January 2017
Alan Walowitz
ajwal328@gmail.com
ajwal328@gmail.com
I'm a retired teacher and school administrator and I've written poetry, seriously and less than seriously, since I was a teenager. It's only recently that I've taken seriously the idea of sharing my poems beyond these four walls—where they're met with great acclaim by my wife and sometimes by my daughter—and my poems have appeared in journals, e-zines, and anthologies. My chapbook, Exactly Like Love, is published by Osedax Press, and a second printing will be available momentarily for those holding their breath.
Equinox
for Victor (Zeke) Zonana (1924-2016)
Sure is disquieting the way the late summer dark
comes down early and with so little prior notice.
We know the light's been leaving ever since the solstice,
but being human we haven’t believed it,
just as we don’t believe the old man who’s been asleep on the couch all day
won’t wake, get on his tennis gear as he always did,
and head for the court and then cards with his pals.
Till right now when the clouds gathered red and in layers in the western sky,
we’d gawk like travelers passing through a strange and lovely land,
and even tried to move toward it, as if we might find some pyramids below,
perhaps, shutting down for the night, but just in time
to pay homage to the justly famous and ancient dead.
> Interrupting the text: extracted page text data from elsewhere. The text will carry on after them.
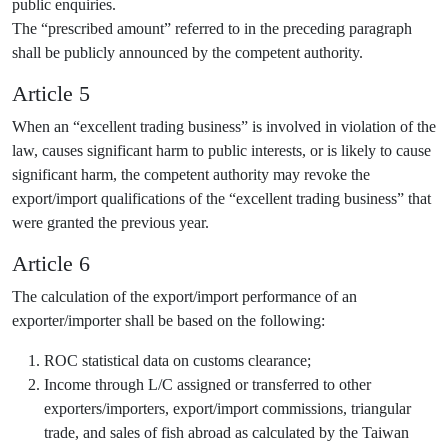
public enquiries.
The “prescribed amount” referred to in the preceding paragraph
shall be publicly announced by the competent authority.
Article 5
When an “excellent trading business” is involved in violation of the
law, causes significant harm to public interests, or is likely to cause
significant harm, the competent authority may revoke the
export/import qualifications of the “excellent trading business” that
were granted the previous year.
Article 6
The calculation of the export/import performance of an
exporter/importer shall be based on the following:
ROC statistical data on customs clearance;
Income through L/C assigned or transferred to other
exporters/importers, export/import commissions, triangular
trade, and sales of fish abroad as calculated by the Taiwan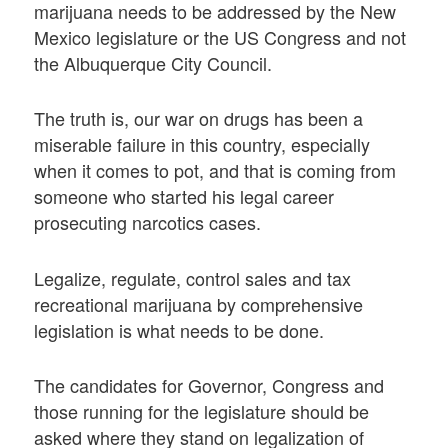
marijuana needs to be addressed by the New
Mexico legislature or the US Congress and not
the Albuquerque City Council.
The truth is, our war on drugs has been a
miserable failure in this country, especially
when it comes to pot, and that is coming from
someone who started his legal career
prosecuting narcotics cases.
Legalize, regulate, control sales and tax
recreational marijuana by comprehensive
legislation is what needs to be done.
The candidates for Governor, Congress and
those running for the legislature should be
asked where they stand on legalization of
But now we’d rather turn away and to the east
to wait for what we’d always counted on to be inevitable,
and now are not so sure—
break of day and the crossbills and finches
fleeing the blue spruce out front for whatever lies in front of them,
probably the need to survive though we do take great pleasure
mistaking their escape for the joy of being free.
Now the nights will become endless as the days used to be.
Should a lone vesper-sparrow take some time out to sing,
we’re done for for sure and will be left forever at a loss.
Who could stand this way at the eastern window
and expect to tolerate such loneliness so long?
Tremont
A history buff, I took the spot on Mayflower, which I was certain I’d recall,
but would probably never be able to find again
the way the streets wind around each other and stop dead at the Hutch,
then you have to walk under the el on Westchester
where the streets tend to have new names when you get to the other side;
or you make a wrong turn and get mesmerized
by the Thai bodegas that sell exotic flowers outside,
and Ecuadorian skin treatment joints offering lava facials,
and the China Criolla with the combination plate of chicken wings and fried rice
and platanos for $4.95 which would like to keep you company while you’re walking,
and soon you find yourself at I 95, which you can’t get on anyway without a car,
but why would you want to when you’re looking for where you parked?
This part of the Bronx, Tremont, ought to be a wonderland
of hills and rills and rocky outcrops and kids climbing trees
but it’s where Moses bulldozed right through people’s kitchens
to create the promised land, mobile eff-ing America;
he’d make sure there were plenty of ways—north, or west, or south—
for a guy with a car to get his ass out of the Bronx.
But now it’s just a beautiful dream--half the people only have the wheels on the bus,
which go round and round and take you no farther than the city line,
and the other half can’t even find where the hell they parked.